(Dataset items)

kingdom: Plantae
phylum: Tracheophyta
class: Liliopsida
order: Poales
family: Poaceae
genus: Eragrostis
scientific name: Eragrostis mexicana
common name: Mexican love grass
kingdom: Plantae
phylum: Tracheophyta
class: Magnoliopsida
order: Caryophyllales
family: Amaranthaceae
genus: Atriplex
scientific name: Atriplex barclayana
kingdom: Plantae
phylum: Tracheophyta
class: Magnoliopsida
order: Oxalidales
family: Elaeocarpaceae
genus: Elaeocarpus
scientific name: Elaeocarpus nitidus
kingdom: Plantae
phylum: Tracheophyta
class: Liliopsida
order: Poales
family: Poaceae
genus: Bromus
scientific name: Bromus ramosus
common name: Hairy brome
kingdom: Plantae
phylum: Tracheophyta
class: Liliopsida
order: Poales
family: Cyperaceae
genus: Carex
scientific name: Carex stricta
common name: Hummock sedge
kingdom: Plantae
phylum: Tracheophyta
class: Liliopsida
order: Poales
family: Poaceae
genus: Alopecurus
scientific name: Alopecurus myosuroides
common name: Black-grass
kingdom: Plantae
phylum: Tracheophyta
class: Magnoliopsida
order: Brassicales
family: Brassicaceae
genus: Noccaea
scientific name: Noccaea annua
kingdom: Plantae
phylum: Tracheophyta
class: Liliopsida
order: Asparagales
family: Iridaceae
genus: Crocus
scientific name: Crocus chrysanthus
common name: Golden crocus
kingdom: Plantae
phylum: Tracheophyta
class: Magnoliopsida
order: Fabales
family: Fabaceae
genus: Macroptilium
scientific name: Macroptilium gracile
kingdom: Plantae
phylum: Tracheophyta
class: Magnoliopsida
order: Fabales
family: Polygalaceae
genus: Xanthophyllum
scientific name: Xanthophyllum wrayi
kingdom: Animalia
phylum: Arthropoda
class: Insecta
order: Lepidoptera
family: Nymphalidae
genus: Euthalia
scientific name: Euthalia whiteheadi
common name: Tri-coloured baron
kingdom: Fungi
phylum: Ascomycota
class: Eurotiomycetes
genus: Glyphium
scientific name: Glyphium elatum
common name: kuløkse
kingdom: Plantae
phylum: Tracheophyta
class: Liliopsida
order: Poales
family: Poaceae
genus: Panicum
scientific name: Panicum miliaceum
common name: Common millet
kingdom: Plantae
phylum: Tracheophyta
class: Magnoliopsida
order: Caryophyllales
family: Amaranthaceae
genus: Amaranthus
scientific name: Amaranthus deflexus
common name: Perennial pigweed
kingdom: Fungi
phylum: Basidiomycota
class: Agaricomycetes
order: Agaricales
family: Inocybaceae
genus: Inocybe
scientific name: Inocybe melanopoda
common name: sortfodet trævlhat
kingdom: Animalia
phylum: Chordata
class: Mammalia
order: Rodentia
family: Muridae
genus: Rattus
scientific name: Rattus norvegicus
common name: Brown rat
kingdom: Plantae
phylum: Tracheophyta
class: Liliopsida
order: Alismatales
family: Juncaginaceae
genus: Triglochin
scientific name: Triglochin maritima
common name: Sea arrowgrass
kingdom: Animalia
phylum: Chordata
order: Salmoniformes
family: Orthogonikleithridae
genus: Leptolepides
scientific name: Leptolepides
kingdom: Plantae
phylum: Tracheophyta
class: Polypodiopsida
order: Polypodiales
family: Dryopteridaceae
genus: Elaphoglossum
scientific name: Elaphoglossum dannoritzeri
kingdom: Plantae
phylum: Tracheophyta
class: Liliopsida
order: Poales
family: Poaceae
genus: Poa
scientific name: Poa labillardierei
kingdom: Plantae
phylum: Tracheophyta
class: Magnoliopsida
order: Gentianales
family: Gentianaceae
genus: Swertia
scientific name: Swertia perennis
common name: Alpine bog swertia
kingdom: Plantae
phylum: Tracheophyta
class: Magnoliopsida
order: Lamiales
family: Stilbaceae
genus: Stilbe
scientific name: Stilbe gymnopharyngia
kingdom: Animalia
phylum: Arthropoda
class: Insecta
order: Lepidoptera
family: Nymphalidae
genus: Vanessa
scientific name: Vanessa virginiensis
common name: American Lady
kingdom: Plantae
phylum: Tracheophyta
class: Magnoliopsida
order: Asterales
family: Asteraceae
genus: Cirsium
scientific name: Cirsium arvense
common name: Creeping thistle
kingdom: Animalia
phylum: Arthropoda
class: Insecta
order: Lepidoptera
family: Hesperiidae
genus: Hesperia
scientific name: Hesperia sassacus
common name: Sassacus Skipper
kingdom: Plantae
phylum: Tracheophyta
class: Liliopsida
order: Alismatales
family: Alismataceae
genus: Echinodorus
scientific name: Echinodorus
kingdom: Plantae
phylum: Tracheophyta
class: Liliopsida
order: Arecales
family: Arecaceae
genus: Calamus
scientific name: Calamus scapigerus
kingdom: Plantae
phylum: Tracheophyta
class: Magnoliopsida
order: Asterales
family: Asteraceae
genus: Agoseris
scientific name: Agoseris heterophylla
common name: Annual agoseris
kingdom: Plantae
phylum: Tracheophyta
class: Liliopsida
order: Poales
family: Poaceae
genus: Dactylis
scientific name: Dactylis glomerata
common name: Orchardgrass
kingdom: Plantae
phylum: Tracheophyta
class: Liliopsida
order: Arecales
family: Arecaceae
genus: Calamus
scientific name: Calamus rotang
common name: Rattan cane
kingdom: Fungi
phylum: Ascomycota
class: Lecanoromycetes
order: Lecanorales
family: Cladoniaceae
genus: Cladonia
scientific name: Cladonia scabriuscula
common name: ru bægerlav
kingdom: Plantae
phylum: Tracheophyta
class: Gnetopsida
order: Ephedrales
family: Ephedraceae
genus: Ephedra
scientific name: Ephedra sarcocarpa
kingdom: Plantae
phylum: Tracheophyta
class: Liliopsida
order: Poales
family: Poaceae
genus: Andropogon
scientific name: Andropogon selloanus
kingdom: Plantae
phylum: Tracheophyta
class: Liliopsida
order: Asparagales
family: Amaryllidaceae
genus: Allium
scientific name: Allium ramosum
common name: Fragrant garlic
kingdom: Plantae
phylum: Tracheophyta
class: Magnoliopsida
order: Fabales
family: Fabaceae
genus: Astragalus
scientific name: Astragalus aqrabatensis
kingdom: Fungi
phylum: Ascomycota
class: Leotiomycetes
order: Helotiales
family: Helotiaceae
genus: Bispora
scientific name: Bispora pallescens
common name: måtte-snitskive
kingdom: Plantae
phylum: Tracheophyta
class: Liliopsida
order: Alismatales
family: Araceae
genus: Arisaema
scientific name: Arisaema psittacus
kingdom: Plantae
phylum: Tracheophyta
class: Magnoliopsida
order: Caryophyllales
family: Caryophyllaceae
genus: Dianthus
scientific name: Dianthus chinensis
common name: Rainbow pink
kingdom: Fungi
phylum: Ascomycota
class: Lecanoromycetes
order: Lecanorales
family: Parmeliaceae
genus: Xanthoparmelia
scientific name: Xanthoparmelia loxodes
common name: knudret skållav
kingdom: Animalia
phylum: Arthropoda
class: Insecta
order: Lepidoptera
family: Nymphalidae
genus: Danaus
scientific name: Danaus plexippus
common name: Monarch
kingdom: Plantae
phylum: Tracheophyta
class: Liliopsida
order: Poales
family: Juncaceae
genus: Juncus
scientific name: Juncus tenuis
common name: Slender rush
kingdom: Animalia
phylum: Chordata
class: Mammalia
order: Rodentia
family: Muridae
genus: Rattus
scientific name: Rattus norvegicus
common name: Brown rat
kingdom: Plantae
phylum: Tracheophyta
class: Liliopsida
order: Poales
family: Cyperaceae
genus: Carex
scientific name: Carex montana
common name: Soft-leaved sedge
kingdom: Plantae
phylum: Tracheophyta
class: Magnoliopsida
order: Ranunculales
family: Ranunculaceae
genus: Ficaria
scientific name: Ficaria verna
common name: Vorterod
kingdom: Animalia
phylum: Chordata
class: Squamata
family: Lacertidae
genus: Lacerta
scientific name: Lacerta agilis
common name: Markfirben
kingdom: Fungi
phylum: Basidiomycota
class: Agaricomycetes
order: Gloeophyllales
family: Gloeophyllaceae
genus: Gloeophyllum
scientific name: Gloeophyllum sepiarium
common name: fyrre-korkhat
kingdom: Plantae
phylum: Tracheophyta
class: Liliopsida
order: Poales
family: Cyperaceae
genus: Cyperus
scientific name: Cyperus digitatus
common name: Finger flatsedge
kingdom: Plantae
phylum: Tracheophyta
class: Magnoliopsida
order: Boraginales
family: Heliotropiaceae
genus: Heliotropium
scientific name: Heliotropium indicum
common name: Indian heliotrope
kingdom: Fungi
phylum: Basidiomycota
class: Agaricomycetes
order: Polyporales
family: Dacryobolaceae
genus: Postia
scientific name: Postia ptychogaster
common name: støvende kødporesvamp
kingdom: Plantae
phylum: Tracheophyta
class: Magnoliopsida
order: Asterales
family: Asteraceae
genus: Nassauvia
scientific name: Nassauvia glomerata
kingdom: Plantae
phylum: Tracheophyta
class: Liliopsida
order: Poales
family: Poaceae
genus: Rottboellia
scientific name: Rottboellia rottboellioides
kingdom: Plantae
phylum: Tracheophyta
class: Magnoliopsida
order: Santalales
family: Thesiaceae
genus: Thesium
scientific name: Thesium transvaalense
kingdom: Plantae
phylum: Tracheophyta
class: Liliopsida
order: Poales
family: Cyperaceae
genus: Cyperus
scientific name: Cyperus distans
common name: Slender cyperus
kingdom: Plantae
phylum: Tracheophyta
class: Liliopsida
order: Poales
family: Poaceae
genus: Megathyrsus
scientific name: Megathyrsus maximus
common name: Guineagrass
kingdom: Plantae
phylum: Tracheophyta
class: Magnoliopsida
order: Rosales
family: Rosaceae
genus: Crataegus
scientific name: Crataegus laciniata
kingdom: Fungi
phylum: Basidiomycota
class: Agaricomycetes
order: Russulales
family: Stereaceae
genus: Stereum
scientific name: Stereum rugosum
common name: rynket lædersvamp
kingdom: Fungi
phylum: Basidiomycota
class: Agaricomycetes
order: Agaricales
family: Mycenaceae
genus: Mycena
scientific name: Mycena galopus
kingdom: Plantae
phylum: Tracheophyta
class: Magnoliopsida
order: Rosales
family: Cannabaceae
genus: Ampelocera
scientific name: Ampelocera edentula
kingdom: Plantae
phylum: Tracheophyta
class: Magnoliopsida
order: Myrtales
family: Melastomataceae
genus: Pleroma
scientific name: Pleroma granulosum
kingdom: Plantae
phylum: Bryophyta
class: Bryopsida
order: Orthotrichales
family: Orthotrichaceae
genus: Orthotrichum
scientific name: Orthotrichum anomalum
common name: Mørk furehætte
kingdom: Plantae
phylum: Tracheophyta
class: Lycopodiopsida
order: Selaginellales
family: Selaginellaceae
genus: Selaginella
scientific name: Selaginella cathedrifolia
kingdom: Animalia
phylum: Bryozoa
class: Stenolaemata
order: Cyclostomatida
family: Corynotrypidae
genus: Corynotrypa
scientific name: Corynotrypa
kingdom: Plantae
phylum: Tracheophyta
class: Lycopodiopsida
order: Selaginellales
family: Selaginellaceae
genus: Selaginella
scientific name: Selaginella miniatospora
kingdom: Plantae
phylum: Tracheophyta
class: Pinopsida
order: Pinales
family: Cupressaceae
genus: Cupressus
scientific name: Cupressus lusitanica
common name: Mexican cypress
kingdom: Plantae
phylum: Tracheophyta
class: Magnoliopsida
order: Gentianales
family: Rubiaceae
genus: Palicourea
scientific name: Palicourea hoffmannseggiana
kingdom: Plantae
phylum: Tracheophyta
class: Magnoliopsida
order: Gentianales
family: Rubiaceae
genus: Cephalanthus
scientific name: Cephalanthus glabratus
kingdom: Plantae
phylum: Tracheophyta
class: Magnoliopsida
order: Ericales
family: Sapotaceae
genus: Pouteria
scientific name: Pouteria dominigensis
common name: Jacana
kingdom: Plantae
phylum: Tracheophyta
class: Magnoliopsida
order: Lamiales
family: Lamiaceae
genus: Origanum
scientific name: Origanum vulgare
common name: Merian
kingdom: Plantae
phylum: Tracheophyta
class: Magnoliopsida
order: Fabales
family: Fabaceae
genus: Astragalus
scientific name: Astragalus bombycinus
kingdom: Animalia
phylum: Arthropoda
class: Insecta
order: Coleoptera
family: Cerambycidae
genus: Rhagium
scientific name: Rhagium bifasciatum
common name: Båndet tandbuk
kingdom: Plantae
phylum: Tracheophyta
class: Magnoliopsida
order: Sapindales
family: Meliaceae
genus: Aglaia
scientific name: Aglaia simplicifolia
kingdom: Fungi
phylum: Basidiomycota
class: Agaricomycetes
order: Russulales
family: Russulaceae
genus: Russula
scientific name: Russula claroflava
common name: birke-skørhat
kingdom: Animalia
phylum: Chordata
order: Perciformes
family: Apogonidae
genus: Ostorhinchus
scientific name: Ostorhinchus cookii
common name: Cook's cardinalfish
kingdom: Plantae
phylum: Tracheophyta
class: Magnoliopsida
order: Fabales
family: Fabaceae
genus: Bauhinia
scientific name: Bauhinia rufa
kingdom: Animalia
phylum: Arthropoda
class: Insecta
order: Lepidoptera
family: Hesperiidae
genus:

[Directions] Recast everything from the start of the records down through the line containing "order: Oxalidales" as a JSON list of strings, one string per line, with blank lines left out.

[Result of this task]
[
  "kingdom: Plantae",
  "phylum: Tracheophyta",
  "class: Liliopsida",
  "order: Poales",
  "family: Poaceae",
  "genus: Eragrostis",
  "scientific name: Eragrostis mexicana",
  "common name: Mexican love grass",
  "kingdom: Plantae",
  "phylum: Tracheophyta",
  "class: Magnoliopsida",
  "order: Caryophyllales",
  "family: Amaranthaceae",
  "genus: Atriplex",
  "scientific name: Atriplex barclayana",
  "kingdom: Plantae",
  "phylum: Tracheophyta",
  "class: Magnoliopsida",
  "order: Oxalidales"
]